The change in wildlife ownership laws created a game fencing boom.
It is the game breeding industry that created the impression that the whole South Africa has been broken into tiny high-fenced enclosures. This may be the case with a very small minority of game ranches. However, containing wild animals in small enclosures is far less easy than you might think, especially in the time of the drought. When the animals don’t have a chance to move about freely enough, they degrade their habitat fairly quickly, even with artificial feed, and the land loses a lot of its value. In fact, a lot of such game farmers discovered that feeding these animals during this time cost a fortune, and had to remove their internal fences.
And yet, these small fenced enclosures have created irreversible damage to South Africa’s hunting image.
The fact is that game breeders, like all landowners, are entitled to make a living off their land. This is a fact that we can’t change. However, we must draw your attention to the fact that there also exist huge game fenced properties available for hunting.
Certificate of Adequate Enclosure
A Certificate of Adequate Enclosure basically gives the owner of a game ranch landowner carte blanche to do with their land, within law and reason, whatever they please. This certificate is issued by the respective provincial Nature Conservation Department. To obtain it, the landowner must comply with the minimum high fencing regulations for their perimeter fence.
The Certificate of Adequate Enclosure entitles the landowner to hunt all year round.

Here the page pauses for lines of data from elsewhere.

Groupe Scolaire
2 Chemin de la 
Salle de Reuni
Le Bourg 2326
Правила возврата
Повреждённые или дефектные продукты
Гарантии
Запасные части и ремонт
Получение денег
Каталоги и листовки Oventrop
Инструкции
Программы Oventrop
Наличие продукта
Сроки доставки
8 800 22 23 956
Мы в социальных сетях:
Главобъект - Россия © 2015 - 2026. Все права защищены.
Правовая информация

There are numerous other exemptions which would have required a bunch of permits to do on free range. If you wanted to hunt wild game or do game management, or run a hunting safari operation on non-enclosed land in South Africa, you’d have a very hard time following all the numerous and complicated nature conservation regulations. Curiously enough, if you compare biodiversity on a typical game farm to a typical non-fenced area, it would appear that common sense of the landowner is a better guide than the Government’s rule book. This is further complicated by the fact that South Africa has nine provinces, each with its own nature conservation ordinance with many outfitters hunting in numerous of these provinces.
How Effective are Game Fences?
Some animals are easily contained with a 5 strand cattle fence. However, many wild animals cannot even be contained by a standard game fence. Some, like Bushbuck, Warthog and even as big as Waterbuck will creep under a fence given the opportunity. Others, such as Eland and Kudu will easily jump over a 6 foot (1.82m) fence. This is why the fencing needs to be reinforced with all sorts of extravagant electric fencing ideas.

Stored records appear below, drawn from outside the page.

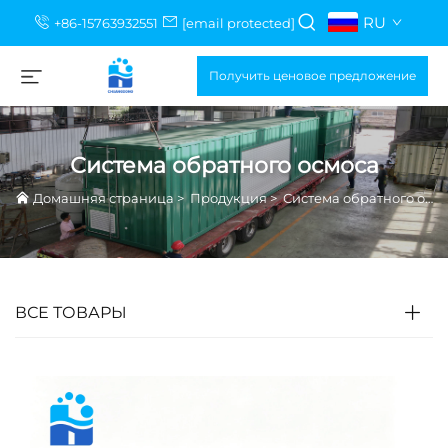
RU
+86-15763932551
[email protected]
Получить ценовое предложение
Система обратного осмоса
Домашняя страница
>
Продукция
>
Система обратного осмоса
ВСЕ ТОВАРЫ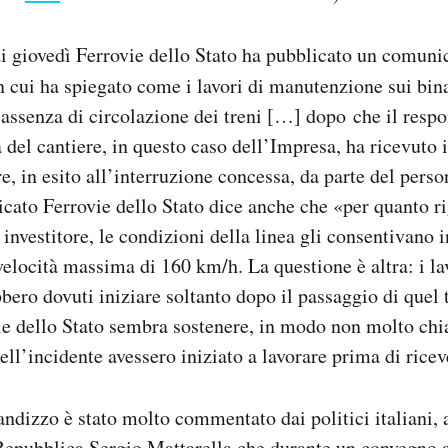
 giovedì Ferrovie dello Stato ha pubblicato un comunic
 cui ha spiegato come i lavori di manutenzione sui bina
 assenza di circolazione dei treni […] dopo che il respo
 del cantiere, in questo caso dell’Impresa, ha ricevuto i
, in esito all’interruzione concessa, da parte del person
ato Ferrovie dello Stato dice anche che «per quanto ri
 investitore, le condizioni della linea gli consentivano i
elocità massima di 160 km/h. La questione è altra: i la
bero dovuti iniziare soltanto dopo il passaggio di quel 
e dello Stato sembra sostenere, in modo non molto chia
ell’incidente avessero iniziato a lavorare prima di riceve
andizzo è stato molto commentato dai politici italiani,
Repubblica Sergio Mattarella che durante un convegno a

Today wildlife habitat is under threat from an exploding human population which is demanding more and more land for housing and agricultural purposes. Often, it’s only a high fence that separates the two.

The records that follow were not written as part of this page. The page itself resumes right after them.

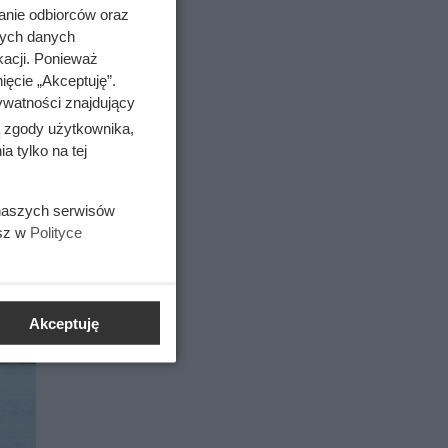
anie odbiorców oraz
nych danych
tów
kacji. Ponieważ
ięcie „Akceptuję”.
ywatności znajdujący
nie,
ą zgody użytkownika,
 tylko na tej
ne i
 naszych serwisów
esz w
Polityce
Akceptuję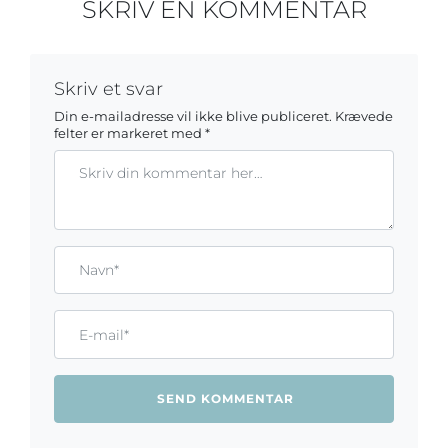
SKRIV EN KOMMENTAR
Skriv et svar
Din e-mailadresse vil ikke blive publiceret.
Krævede
felter er markeret med
*
Kommentar
Gem mit navn, mail og websted i denne browser til næste ga
Name*
Email*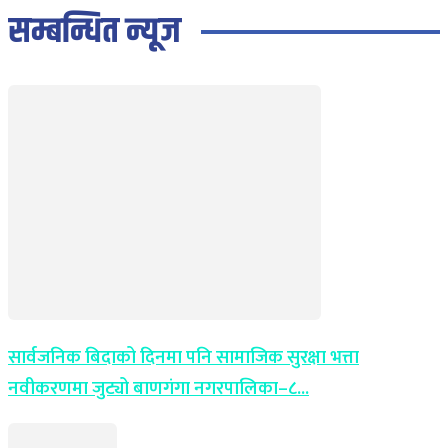
सम्बन्धित न्यूज
सार्वजनिक बिदाको दिनमा पनि सामाजिक सुरक्षा भत्ता
नवीकरणमा जुट्यो बाणगंगा नगरपालिका–८...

As much as we dream of hunting in the vast open plains of Africa, the reality is high fences are on the increase whether it be South Africa, Namibia, Zimbabwe, Zambia or Mozambique. Investors in the wildlife industry need security that their conservation efforts are safe and those communities living alongside these areas need to know they are safe from invading and marauding wildlife.
In order to achieve and maintain this peace, we rely on high fences.
High fences in South Africa exist for many reasons, including but not limited to:
- Prevention of disease
- Isolating wildlife from cattle
- Prevention of human-wildlife conflict
- Prevention of poaching
- Giving the landowner more control of their land
In most cases the size of the enclosures is so enormous, that it doesn’t matter for the hunter if the area is enclosed or not. The animals have the same chance to escape as on free-range hunting concessions, so the hunt is perfectly fair chase.